When you write out the listing, keep every word as it stands and drop the pictures.

• _Data for analysis_
+ + +

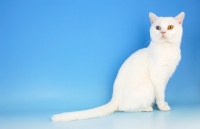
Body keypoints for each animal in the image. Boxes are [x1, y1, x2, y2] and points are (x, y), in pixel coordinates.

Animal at [51, 11, 184, 121]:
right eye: (158, 27)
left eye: (170, 27)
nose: (163, 32)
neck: (167, 49)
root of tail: (114, 98)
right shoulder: (158, 79)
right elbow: (160, 95)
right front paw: (162, 106)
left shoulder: (165, 78)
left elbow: (162, 93)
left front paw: (164, 104)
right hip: (147, 88)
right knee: (124, 108)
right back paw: (147, 108)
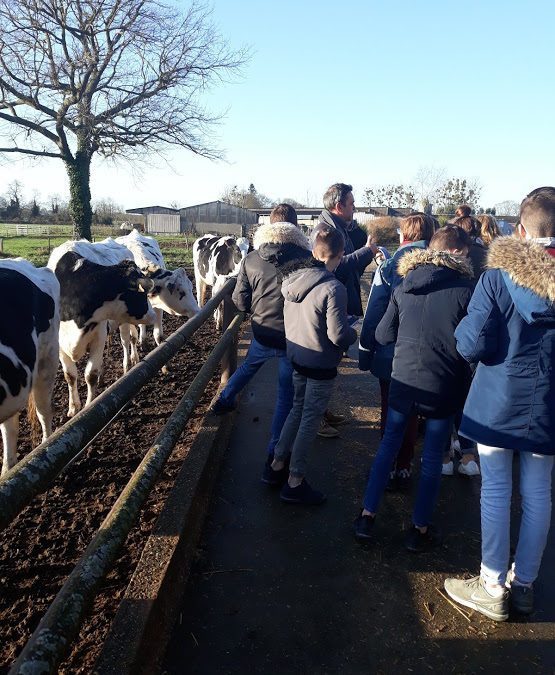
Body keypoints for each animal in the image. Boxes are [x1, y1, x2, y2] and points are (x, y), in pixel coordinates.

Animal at [48, 238, 156, 418]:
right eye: (141, 294)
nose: (153, 314)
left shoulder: (98, 337)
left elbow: (90, 374)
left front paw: (89, 406)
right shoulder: (60, 344)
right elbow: (70, 376)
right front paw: (73, 407)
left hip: (123, 323)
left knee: (128, 341)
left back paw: (129, 363)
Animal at [115, 231, 200, 370]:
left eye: (191, 288)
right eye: (181, 292)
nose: (198, 311)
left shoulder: (158, 307)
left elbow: (158, 336)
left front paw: (165, 365)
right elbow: (126, 340)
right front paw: (127, 365)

+ + +

• _The answer_
Body keypoints for each animal in the image. Boxes are [x1, y1, x2, y2] and points are (x, y), in pixel coordinates.

Animal at [51, 11, 184, 121]:
right eye: (158, 27)
left eye: (170, 27)
nose: (163, 32)
neck: (167, 49)
root of tail: (114, 98)
right shoulder: (158, 79)
right elbow: (160, 95)
right front paw: (162, 106)
left shoulder: (165, 78)
left elbow: (162, 93)
left front paw: (164, 104)
right hip: (147, 88)
right knee: (124, 108)
right back paw: (147, 108)
Body keypoints for each animal in the image. Boxes are [x1, y1, x2, y2] and points are (x, y), in pixel coordinates.

Animal at [48, 238, 156, 418]:
right eye: (141, 294)
nose: (153, 314)
left shoulder: (98, 337)
left elbow: (90, 374)
left front paw: (89, 406)
right shoulder: (60, 344)
right elbow: (70, 376)
right front paw: (73, 407)
left hip: (123, 323)
left knee: (128, 341)
left back paw: (129, 363)
Animal at [115, 231, 200, 370]:
left eye: (191, 288)
right eye: (181, 292)
nose: (198, 311)
left shoulder: (158, 307)
left elbow: (158, 336)
left front paw: (165, 365)
right elbow: (126, 340)
right front paw: (127, 365)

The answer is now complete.